PROBLEM REQUIREMENTS:
Copy out the material below line for line, keeping every word, number, and symbol unchanged.

>>>>>

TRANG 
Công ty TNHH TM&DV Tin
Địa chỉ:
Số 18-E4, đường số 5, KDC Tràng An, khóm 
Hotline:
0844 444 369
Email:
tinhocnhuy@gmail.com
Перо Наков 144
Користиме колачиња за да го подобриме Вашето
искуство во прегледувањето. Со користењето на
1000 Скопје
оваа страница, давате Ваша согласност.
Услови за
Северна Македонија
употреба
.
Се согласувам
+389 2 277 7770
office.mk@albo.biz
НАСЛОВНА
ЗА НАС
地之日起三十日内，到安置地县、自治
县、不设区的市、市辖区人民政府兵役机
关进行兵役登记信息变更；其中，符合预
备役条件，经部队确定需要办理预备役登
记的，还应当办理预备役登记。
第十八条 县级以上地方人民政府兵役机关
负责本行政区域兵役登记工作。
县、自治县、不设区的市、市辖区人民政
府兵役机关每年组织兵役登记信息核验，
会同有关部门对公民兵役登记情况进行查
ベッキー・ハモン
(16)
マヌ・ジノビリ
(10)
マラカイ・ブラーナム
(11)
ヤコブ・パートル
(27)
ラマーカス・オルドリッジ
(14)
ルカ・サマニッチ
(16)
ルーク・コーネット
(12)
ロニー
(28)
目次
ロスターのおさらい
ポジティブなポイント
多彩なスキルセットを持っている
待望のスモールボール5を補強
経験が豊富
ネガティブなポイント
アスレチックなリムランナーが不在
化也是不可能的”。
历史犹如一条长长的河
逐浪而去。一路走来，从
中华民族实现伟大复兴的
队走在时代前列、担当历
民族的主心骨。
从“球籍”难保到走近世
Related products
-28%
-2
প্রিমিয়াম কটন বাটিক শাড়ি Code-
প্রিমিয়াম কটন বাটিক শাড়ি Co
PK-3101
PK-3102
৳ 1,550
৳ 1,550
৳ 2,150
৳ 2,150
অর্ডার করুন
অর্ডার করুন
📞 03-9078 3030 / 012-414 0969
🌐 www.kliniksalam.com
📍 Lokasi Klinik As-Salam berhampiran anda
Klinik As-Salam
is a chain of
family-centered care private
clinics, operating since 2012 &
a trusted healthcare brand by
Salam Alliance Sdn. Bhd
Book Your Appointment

<<<<<

TASK RESPONSE:
TRANG 
Công ty TNHH TM&DV Tin
Địa chỉ:
Số 18-E4, đường số 5, KDC Tràng An, khóm 
Hotline:
0844 444 369
Email:
tinhocnhuy@gmail.com
Перо Наков 144
Користиме колачиња за да го подобриме Вашето
искуство во прегледувањето. Со користењето на
1000 Скопје
оваа страница, давате Ваша согласност.
Услови за
Северна Македонија
употреба
.
Се согласувам
+389 2 277 7770
office.mk@albo.biz
НАСЛОВНА
ЗА НАС
地之日起三十日内，到安置地县、自治
县、不设区的市、市辖区人民政府兵役机
关进行兵役登记信息变更；其中，符合预
备役条件，经部队确定需要办理预备役登
记的，还应当办理预备役登记。
第十八条 县级以上地方人民政府兵役机关
负责本行政区域兵役登记工作。
县、自治县、不设区的市、市辖区人民政
府兵役机关每年组织兵役登记信息核验，
会同有关部门对公民兵役登记情况进行查
ベッキー・ハモン
(16)
マヌ・ジノビリ
(10)
マラカイ・ブラーナム
(11)
ヤコブ・パートル
(27)
ラマーカス・オルドリッジ
(14)
ルカ・サマニッチ
(16)
ルーク・コーネット
(12)
ロニー
(28)
目次
ロスターのおさらい
ポジティブなポイント
多彩なスキルセットを持っている
待望のスモールボール5を補強
経験が豊富
ネガティブなポイント
アスレチックなリムランナーが不在
化也是不可能的”。
历史犹如一条长长的河
逐浪而去。一路走来，从
中华民族实现伟大复兴的
队走在时代前列、担当历
民族的主心骨。
从“球籍”难保到走近世
Related products
-28%
-2
প্রিমিয়াম কটন বাটিক শাড়ি Code-
প্রিমিয়াম কটন বাটিক শাড়ি Co
PK-3101
PK-3102
৳ 1,550
৳ 1,550
৳ 2,150
৳ 2,150
অর্ডার করুন
অর্ডার করুন
📞 03-9078 3030 / 012-414 0969
🌐 www.kliniksalam.com
📍 Lokasi Klinik As-Salam berhampiran anda
Klinik As-Salam
is a chain of
family-centered care private
clinics, operating since 2012 &
a trusted healthcare brand by
Salam Alliance Sdn. Bhd
Book Your Appointment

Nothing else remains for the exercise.